*The problem:* Find how many lines of the records below contain the word "mentions" and write that number by itself.

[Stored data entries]
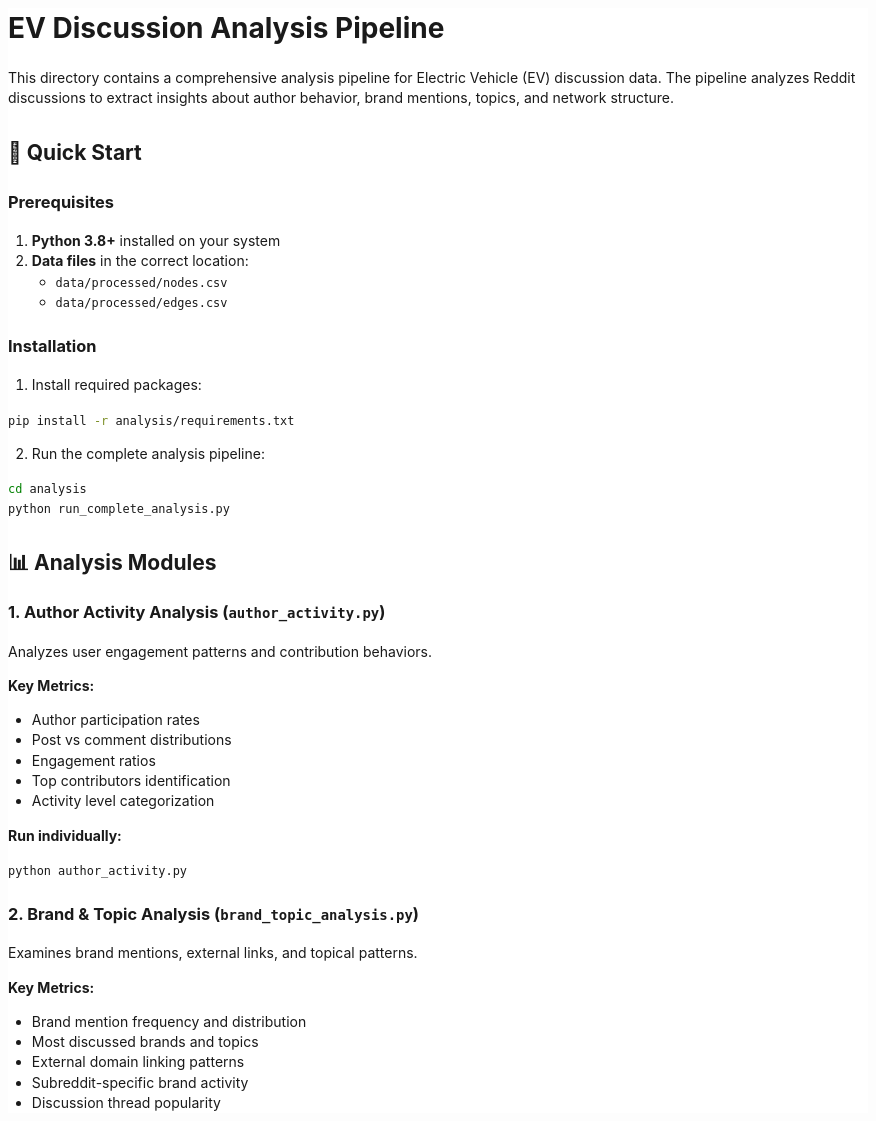 # EV Discussion Analysis Pipeline

This directory contains a comprehensive analysis pipeline for Electric Vehicle (EV) discussion data. The pipeline analyzes Reddit discussions to extract insights about author behavior, brand mentions, topics, and network structure.

## 🚀 Quick Start

### Prerequisites

1. **Python 3.8+** installed on your system
2. **Data files** in the correct location:
   - `data/processed/nodes.csv`
   - `data/processed/edges.csv`

### Installation

1. Install required packages:
```bash
pip install -r analysis/requirements.txt
```

2. Run the complete analysis pipeline:
```bash
cd analysis
python run_complete_analysis.py
```

## 📊 Analysis Modules

### 1. Author Activity Analysis (`author_activity.py`)
Analyzes user engagement patterns and contribution behaviors.

**Key Metrics:**
- Author participation rates
- Post vs comment distributions  
- Engagement ratios
- Top contributors identification
- Activity level categorization

**Run individually:**
```bash
python author_activity.py
```

### 2. Brand & Topic Analysis (`brand_topic_analysis.py`) 
Examines brand mentions, external links, and topical patterns.

**Key Metrics:**
- Brand mention frequency and distribution
- Most discussed brands and topics
- External domain linking patterns
- Subreddit-specific brand activity
- Discussion thread popularity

*Solution below:* 2